As the saying goes, first impressions last. As an athlete, your first interaction with a coach may be in the form of a letter, so it must represent you well. Penny Hastings, mother of a former Stanford soccer recruit and co-author of How to Win a Sports Scholarship, explains how to make a coach take notice with just a piece of paper.
Importance of a letter
A letter is a great way to introduce yourself to a coach, show interest in his sports program and ask for information about his school. "Write a little paragraph about yourself and let the coach know, right off the bat, that he can start looking at you," declares Hastings.

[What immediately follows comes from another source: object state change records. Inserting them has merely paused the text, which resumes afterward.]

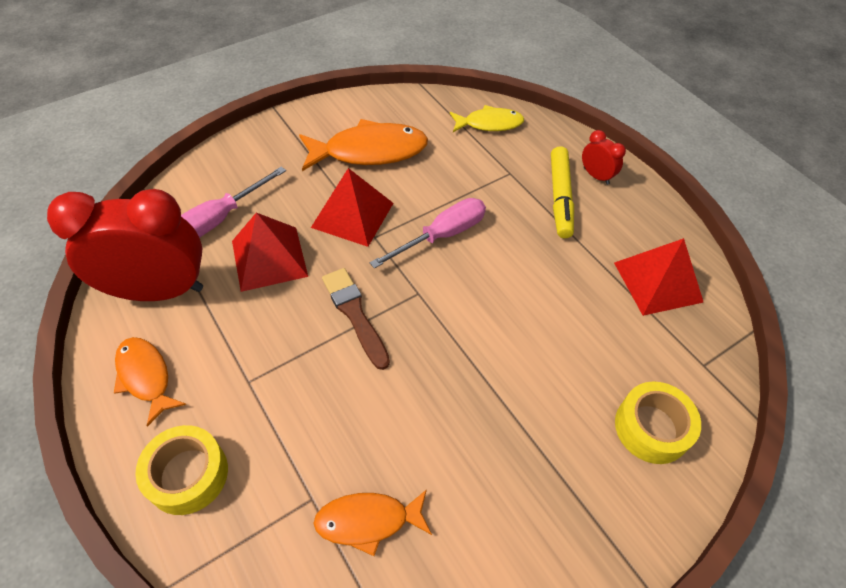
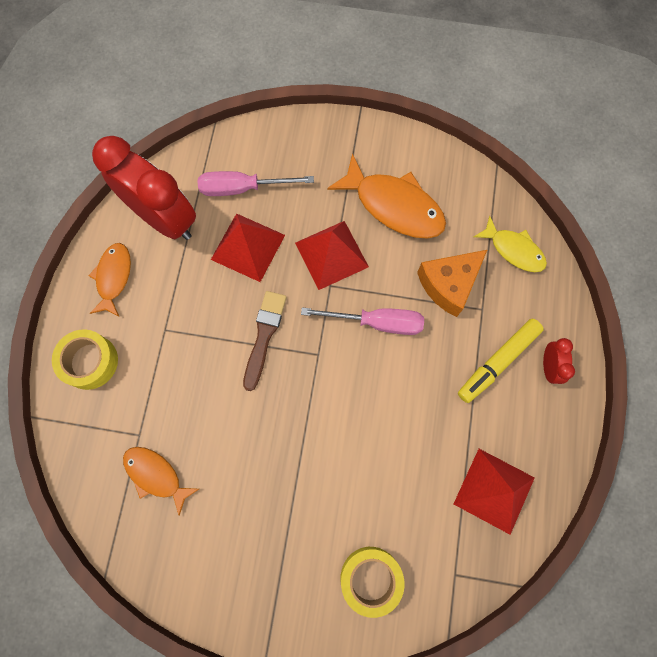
camera: 45 degrees right, 20 degrees up
(468, 174) = (449, 284): none -> orange cheese

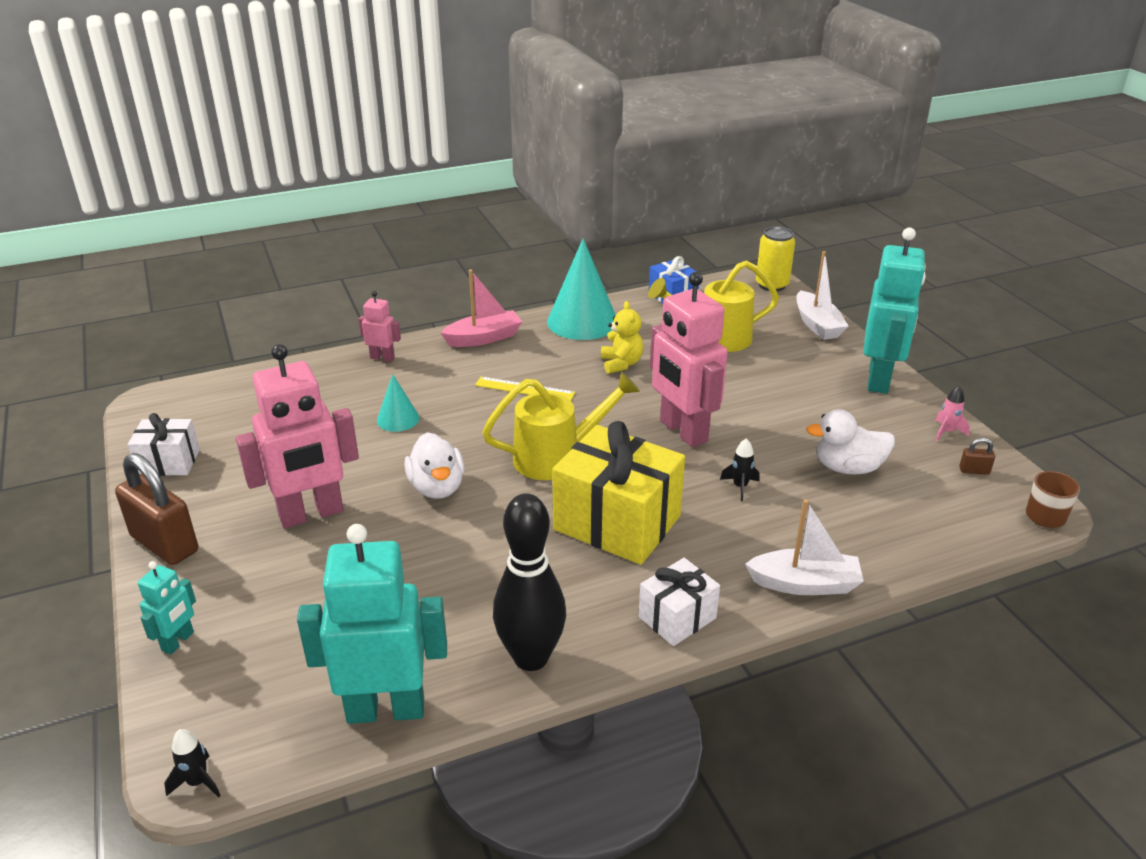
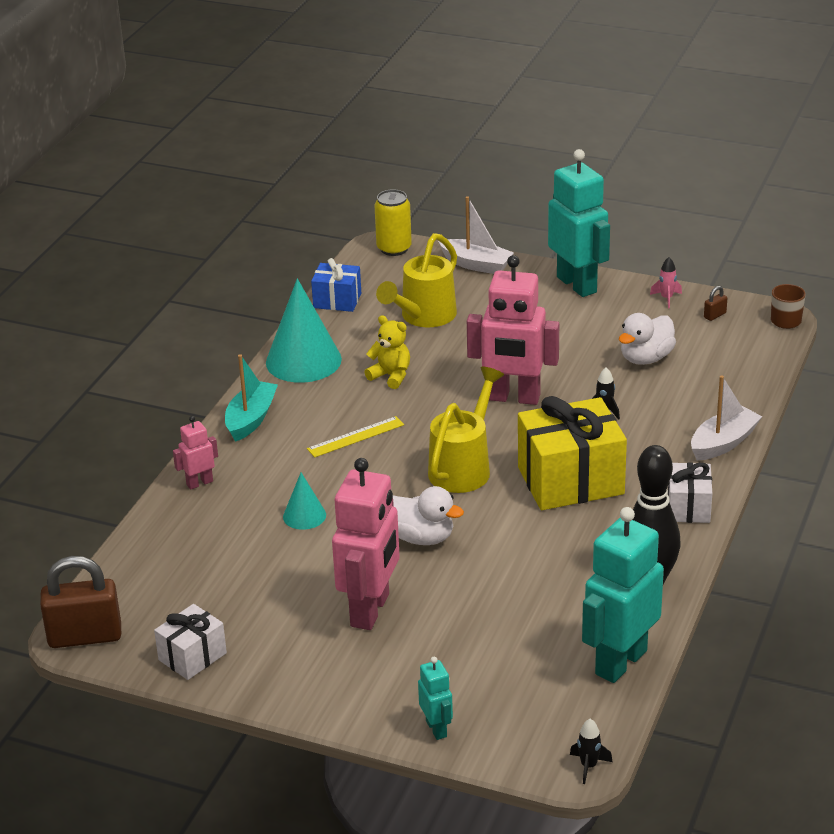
camera: 45 degrees left, 0 degrees up
(164, 544) = (307, 696): brown padlock -> brown padlock (85, 636)
(484, 338) = (251, 419): pink boat -> turquoise boat

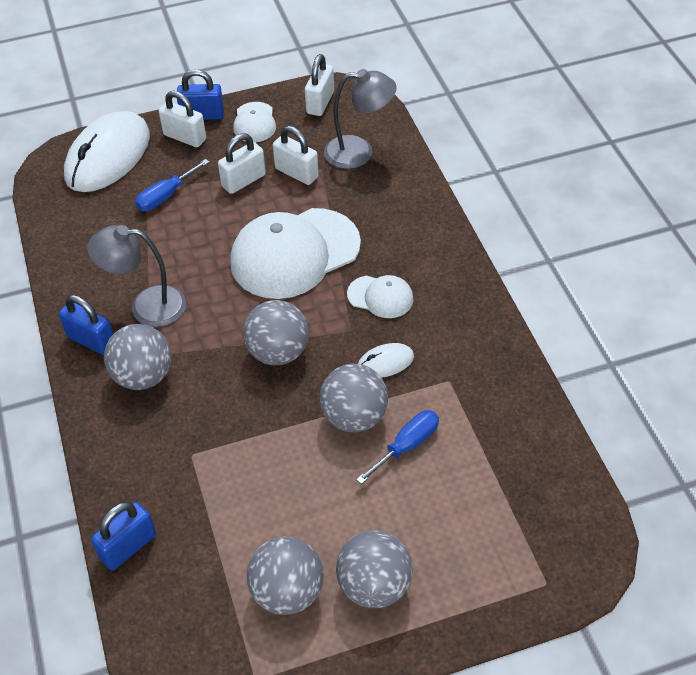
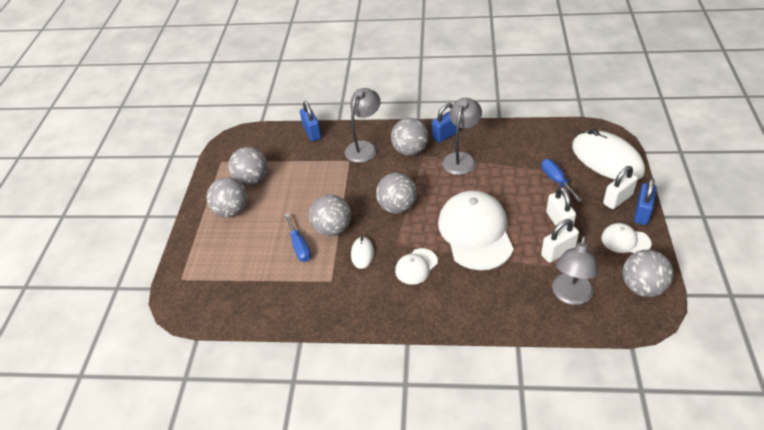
camera: 115 degrees right, 5 degrees down
(151, 444) = (364, 147): none -> grey lamp
(320, 103) = (642, 287): white padlock -> grey ball

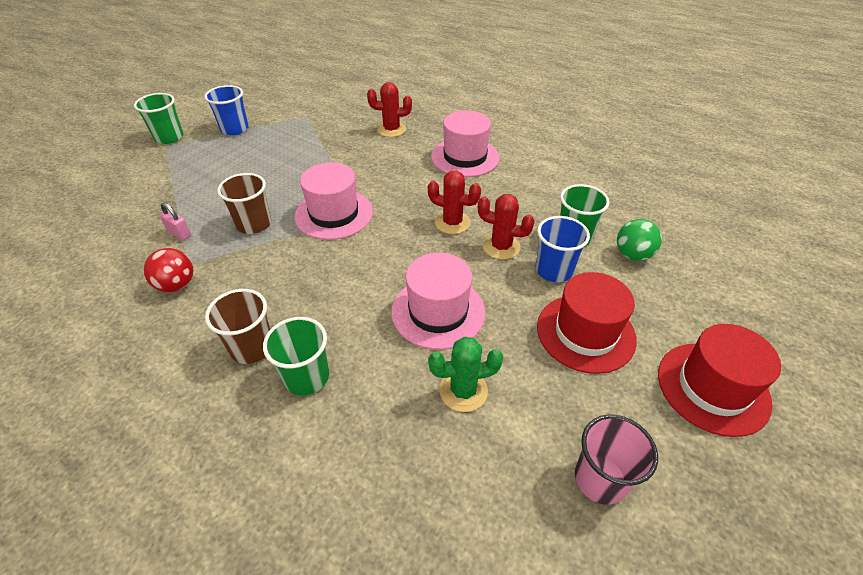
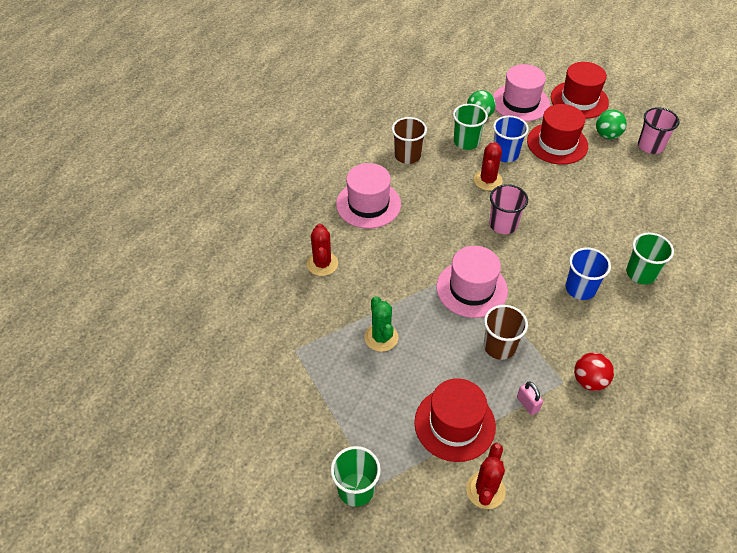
camera: 95 degrees left, 5 degrees up
(179, 234) = (527, 404): pink padlock -> pink padlock turned 60 degrees counterclockwise
(189, 187) = (454, 424): none -> red hat
(234, 129) = (330, 418): blue cup -> blue cup (580, 288)
(252, 347) = (630, 309): brown cup -> brown cup (407, 156)
(423, 250) = (503, 224): none -> pink cup
(438, 311) = (563, 212): pink hat -> pink hat (520, 102)
(452, 222) = (466, 209): red cactus -> red cactus (485, 490)
(463, 391) = (620, 197): green cactus -> green cactus (381, 337)
(619, 409) = (607, 135): none -> green ball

A well-written letter also reflects your ability in the classroom, which is important, Hastings says, "because college coaches want their athletes also to be students. They want to see that you can write a letter and know the proper way to do business, which is part of being a college student."
Be a student-athlete
Whether you're sending the letter via email or snail mail, Hastings stresses making it clean and succinct. "It doesn't have to be formal," Hastings explains, "just neat-not wrinkled or stained-and concise, so coaches can see that you're college material."
Remember to proofread the letter, making sure every word is spelled correctly and your grammar is correct. "Don't use the informalities you would in a text or email to your friends," Hastings says. Save the "dude," "ur" and "2" instead of "to" for chatting with friends, and conclude with "Sincerely Yours" or "Best Wishes."
When to send
For the third edition of her book, Hastings interviewed more than 500 college coaches, and most of them said they prefer to hear from sophomores and juniors. "Coaches want to hear from athletes earlier, so they can see them compete in their sports," she says. "So if you contact coaches [then], they can start a file on you and watch you play."
Don't lie. Hastings says, "There are all kinds of ways coaches can find out if you're telling the truth [about your skills and accomplishments]. So don't say you've done something if you haven't; be honest about your capabilities."
Make it personal
According to Hastings, a general "Dear Coach" letter is a huge turnoff to a coach. She says, "'Dear Coach' letters make the coach think you just sent an email or letter blast, so you don't really care where you go to school-you just want a scholarship."
Always use the coach's name, title and address, and make sure that information is correct. You can find it by going to the school's website.
Other ways to make your letter personal include pointing out specifically why you like the coach's program or school; mentioning a family member who went to that school; or writing about a friend or former teammate who played for the coach. Hastings says, "These details indicate a true, strong interest."
Don't get discouraged
If you don't hear back from a coach soon after sending your letter, don't get discouraged. Instead, Hastings suggests following up. "Send another letter that says, 'I wrote to you a few weeks ago, and I haven't heard back. In case you didn't get it, let me tell you again . . .' and then just reiterate your first letter. Coaches are contacted so often that sometimes letters get pushed to the bottom of the stack," Hastings says. "Persistence is good when you're really interested in a school."